• Your goal: List every line of the records that contains the string "aspect", copying each line in full.

• Dataset extract:
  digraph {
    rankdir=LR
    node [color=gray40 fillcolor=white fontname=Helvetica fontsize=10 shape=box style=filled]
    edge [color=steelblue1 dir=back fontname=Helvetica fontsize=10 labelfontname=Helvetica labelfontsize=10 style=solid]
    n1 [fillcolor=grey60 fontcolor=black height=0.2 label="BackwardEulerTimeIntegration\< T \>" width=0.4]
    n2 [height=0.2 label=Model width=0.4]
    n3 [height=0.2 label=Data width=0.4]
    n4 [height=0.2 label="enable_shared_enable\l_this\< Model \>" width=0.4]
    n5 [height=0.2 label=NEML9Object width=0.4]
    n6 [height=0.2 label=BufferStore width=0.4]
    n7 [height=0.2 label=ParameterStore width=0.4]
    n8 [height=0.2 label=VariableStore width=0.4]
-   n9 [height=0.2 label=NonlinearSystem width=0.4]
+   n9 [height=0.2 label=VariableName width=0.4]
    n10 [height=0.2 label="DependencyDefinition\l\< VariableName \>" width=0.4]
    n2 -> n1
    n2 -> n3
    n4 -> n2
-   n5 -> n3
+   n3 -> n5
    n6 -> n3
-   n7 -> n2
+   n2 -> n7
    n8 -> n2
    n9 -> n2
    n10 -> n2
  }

--

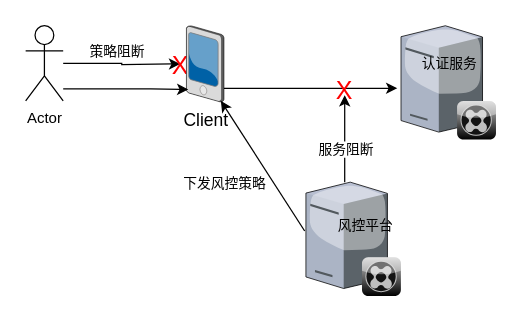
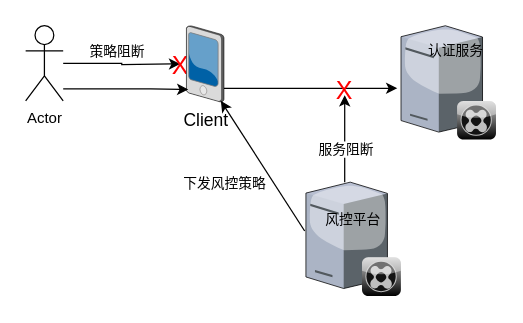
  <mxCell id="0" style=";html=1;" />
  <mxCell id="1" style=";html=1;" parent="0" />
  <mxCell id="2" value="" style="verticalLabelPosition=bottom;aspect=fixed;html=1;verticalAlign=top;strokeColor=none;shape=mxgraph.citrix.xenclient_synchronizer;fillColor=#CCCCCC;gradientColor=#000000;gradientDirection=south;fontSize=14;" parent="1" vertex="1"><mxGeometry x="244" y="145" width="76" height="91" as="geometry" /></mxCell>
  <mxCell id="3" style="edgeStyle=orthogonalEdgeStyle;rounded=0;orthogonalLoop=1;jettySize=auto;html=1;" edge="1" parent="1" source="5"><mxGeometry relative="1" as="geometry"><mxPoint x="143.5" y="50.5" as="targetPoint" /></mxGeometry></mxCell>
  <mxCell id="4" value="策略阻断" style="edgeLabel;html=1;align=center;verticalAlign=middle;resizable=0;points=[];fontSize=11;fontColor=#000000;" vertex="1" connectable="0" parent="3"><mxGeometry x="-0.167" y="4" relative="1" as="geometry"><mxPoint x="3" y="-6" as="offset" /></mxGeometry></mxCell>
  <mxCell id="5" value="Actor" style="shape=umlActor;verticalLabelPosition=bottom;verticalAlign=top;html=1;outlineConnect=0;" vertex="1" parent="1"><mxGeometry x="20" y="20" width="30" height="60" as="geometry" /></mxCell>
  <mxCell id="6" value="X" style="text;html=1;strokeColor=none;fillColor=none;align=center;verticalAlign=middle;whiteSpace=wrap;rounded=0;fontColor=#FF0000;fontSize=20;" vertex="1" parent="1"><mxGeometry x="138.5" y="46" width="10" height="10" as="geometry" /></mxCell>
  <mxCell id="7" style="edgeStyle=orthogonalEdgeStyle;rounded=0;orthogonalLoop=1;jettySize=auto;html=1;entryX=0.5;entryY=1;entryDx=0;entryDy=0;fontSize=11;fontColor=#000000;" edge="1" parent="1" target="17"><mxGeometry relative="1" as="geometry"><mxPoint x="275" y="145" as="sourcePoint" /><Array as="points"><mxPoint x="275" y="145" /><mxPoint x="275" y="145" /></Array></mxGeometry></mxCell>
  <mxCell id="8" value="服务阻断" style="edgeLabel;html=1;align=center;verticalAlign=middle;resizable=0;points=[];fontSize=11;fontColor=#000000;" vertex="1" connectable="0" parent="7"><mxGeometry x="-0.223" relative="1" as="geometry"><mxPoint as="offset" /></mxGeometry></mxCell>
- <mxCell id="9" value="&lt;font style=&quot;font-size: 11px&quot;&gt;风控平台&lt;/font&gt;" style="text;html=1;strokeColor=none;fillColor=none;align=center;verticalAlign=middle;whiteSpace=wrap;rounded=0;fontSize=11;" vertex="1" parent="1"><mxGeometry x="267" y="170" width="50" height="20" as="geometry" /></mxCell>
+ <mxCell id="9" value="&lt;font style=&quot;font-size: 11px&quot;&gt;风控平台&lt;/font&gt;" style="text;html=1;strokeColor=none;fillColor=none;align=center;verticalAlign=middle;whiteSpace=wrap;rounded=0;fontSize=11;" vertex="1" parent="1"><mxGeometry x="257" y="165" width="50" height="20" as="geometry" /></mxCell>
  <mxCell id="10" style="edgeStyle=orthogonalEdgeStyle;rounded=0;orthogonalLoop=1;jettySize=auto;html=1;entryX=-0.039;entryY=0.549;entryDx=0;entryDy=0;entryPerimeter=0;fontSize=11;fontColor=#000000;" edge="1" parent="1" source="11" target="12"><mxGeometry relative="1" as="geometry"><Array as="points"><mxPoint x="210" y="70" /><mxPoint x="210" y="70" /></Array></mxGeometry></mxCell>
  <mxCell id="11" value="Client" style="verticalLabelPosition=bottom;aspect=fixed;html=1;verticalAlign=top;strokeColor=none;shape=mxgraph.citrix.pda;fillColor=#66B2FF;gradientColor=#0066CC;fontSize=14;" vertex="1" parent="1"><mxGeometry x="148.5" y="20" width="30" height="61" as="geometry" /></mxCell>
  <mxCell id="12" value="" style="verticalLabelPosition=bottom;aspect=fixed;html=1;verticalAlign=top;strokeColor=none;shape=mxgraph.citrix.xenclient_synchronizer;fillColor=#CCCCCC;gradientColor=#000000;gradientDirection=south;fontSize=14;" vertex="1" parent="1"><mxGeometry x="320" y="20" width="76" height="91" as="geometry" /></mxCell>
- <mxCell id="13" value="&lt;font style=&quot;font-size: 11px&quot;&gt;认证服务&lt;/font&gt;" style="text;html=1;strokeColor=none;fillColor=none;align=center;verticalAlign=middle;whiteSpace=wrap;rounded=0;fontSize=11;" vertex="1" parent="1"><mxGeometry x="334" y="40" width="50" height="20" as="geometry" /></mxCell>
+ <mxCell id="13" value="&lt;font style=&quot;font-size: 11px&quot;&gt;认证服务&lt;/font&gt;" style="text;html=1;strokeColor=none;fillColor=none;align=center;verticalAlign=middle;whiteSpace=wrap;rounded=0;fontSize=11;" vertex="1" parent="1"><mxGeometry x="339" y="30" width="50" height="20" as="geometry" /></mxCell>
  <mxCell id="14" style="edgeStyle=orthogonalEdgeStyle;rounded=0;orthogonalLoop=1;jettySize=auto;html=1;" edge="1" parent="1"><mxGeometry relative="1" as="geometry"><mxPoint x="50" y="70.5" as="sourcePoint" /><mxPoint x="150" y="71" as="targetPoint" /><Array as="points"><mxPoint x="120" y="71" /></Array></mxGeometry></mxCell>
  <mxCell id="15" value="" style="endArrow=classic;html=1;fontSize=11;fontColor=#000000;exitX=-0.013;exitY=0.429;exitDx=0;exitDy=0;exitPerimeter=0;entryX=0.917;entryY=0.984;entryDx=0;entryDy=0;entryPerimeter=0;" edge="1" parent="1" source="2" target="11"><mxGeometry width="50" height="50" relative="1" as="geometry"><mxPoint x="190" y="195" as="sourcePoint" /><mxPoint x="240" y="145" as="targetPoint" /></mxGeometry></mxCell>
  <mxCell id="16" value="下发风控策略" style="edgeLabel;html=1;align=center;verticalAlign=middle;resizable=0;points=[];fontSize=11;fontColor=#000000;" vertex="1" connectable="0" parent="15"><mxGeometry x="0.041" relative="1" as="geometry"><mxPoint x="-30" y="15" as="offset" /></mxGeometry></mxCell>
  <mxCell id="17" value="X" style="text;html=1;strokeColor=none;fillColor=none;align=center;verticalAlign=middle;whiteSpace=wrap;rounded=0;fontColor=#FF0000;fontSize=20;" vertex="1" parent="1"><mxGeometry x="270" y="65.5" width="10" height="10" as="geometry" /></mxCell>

• Output of the task:
  <mxCell id="2" value="" style="verticalLabelPosition=bottom;aspect=fixed;html=1;verticalAlign=top;strokeColor=none;shape=mxgraph.citrix.xenclient_synchronizer;fillColor=#CCCCCC;gradientColor=#000000;gradientDirection=south;fontSize=14;" parent="1" vertex="1"><mxGeometry x="244" y="145" width="76" height="91" as="geometry" /></mxCell>
  <mxCell id="11" value="Client" style="verticalLabelPosition=bottom;aspect=fixed;html=1;verticalAlign=top;strokeColor=none;shape=mxgraph.citrix.pda;fillColor=#66B2FF;gradientColor=#0066CC;fontSize=14;" vertex="1" parent="1"><mxGeometry x="148.5" y="20" width="30" height="61" as="geometry" /></mxCell>
  <mxCell id="12" value="" style="verticalLabelPosition=bottom;aspect=fixed;html=1;verticalAlign=top;strokeColor=none;shape=mxgraph.citrix.xenclient_synchronizer;fillColor=#CCCCCC;gradientColor=#000000;gradientDirection=south;fontSize=14;" vertex="1" parent="1"><mxGeometry x="320" y="20" width="76" height="91" as="geometry" /></mxCell>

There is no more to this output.